[Opening DATA EXTRACTS section]
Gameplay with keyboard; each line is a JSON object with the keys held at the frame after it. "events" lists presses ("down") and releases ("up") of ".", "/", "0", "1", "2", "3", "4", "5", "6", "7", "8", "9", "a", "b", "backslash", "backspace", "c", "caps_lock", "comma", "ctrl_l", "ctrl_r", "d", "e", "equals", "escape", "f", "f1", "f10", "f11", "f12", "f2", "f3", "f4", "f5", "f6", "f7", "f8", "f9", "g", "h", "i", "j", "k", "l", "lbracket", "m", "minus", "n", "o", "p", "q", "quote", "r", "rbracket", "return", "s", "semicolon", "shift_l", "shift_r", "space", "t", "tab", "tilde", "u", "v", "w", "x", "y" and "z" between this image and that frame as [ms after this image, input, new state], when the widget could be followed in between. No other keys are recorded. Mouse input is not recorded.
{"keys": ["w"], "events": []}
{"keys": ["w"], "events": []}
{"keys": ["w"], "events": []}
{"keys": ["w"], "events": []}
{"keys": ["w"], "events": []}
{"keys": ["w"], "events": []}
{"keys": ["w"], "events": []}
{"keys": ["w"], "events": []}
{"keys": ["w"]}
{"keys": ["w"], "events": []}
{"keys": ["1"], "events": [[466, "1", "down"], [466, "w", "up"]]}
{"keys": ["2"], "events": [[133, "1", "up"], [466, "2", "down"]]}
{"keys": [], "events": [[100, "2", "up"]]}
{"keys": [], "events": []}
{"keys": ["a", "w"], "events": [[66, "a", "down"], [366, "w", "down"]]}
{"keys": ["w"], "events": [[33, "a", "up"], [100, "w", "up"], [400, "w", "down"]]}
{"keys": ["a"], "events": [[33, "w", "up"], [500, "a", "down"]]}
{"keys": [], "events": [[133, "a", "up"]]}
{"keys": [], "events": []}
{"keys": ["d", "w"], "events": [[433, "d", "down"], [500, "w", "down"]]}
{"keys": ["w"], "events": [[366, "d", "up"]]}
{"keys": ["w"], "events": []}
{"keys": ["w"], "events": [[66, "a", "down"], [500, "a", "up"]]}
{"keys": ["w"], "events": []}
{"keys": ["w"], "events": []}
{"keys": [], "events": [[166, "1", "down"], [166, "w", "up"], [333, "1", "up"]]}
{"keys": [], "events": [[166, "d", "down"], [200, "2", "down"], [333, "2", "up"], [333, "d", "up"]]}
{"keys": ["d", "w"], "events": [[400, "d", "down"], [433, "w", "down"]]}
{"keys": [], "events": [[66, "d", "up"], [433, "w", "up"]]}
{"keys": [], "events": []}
[Closing DATA EXTRACTS section]
PROBLEM ▸ Please copy out the preceding data in full, exactly as written.

SOLUTION TO THIS PROBLEM ▸
Gameplay with keyboard; each line is a JSON object with the keys held at the frame after it. "events" lists presses ("down") and releases ("up") of ".", "/", "0", "1", "2", "3", "4", "5", "6", "7", "8", "9", "a", "b", "backslash", "backspace", "c", "caps_lock", "comma", "ctrl_l", "ctrl_r", "d", "e", "equals", "escape", "f", "f1", "f10", "f11", "f12", "f2", "f3", "f4", "f5", "f6", "f7", "f8", "f9", "g", "h", "i", "j", "k", "l", "lbracket", "m", "minus", "n", "o", "p", "q", "quote", "r", "rbracket", "return", "s", "semicolon", "shift_l", "shift_r", "space", "t", "tab", "tilde", "u", "v", "w", "x", "y" and "z" between this image and that frame as [ms after this image, input, new state], when the widget could be followed in between. No other keys are recorded. Mouse input is not recorded.
{"keys": ["w"], "events": []}
{"keys": ["w"], "events": []}
{"keys": ["w"], "events": []}
{"keys": ["w"], "events": []}
{"keys": ["w"], "events": []}
{"keys": ["w"], "events": []}
{"keys": ["w"], "events": []}
{"keys": ["w"], "events": []}
{"keys": ["w"]}
{"keys": ["w"], "events": []}
{"keys": ["1"], "events": [[466, "1", "down"], [466, "w", "up"]]}
{"keys": ["2"], "events": [[133, "1", "up"], [466, "2", "down"]]}
{"keys": [], "events": [[100, "2", "up"]]}
{"keys": [], "events": []}
{"keys": ["a", "w"], "events": [[66, "a", "down"], [366, "w", "down"]]}
{"keys": ["w"], "events": [[33, "a", "up"], [100, "w", "up"], [400, "w", "down"]]}
{"keys": ["a"], "events": [[33, "w", "up"], [500, "a", "down"]]}
{"keys": [], "events": [[133, "a", "up"]]}
{"keys": [], "events": []}
{"keys": ["d", "w"], "events": [[433, "d", "down"], [500, "w", "down"]]}
{"keys": ["w"], "events": [[366, "d", "up"]]}
{"keys": ["w"], "events": []}
{"keys": ["w"], "events": [[66, "a", "down"], [500, "a", "up"]]}
{"keys": ["w"], "events": []}
{"keys": ["w"], "events": []}
{"keys": [], "events": [[166, "1", "down"], [166, "w", "up"], [333, "1", "up"]]}
{"keys": [], "events": [[166, "d", "down"], [200, "2", "down"], [333, "2", "up"], [333, "d", "up"]]}
{"keys": ["d", "w"], "events": [[400, "d", "down"], [433, "w", "down"]]}
{"keys": [], "events": [[66, "d", "up"], [433, "w", "up"]]}
{"keys": [], "events": []}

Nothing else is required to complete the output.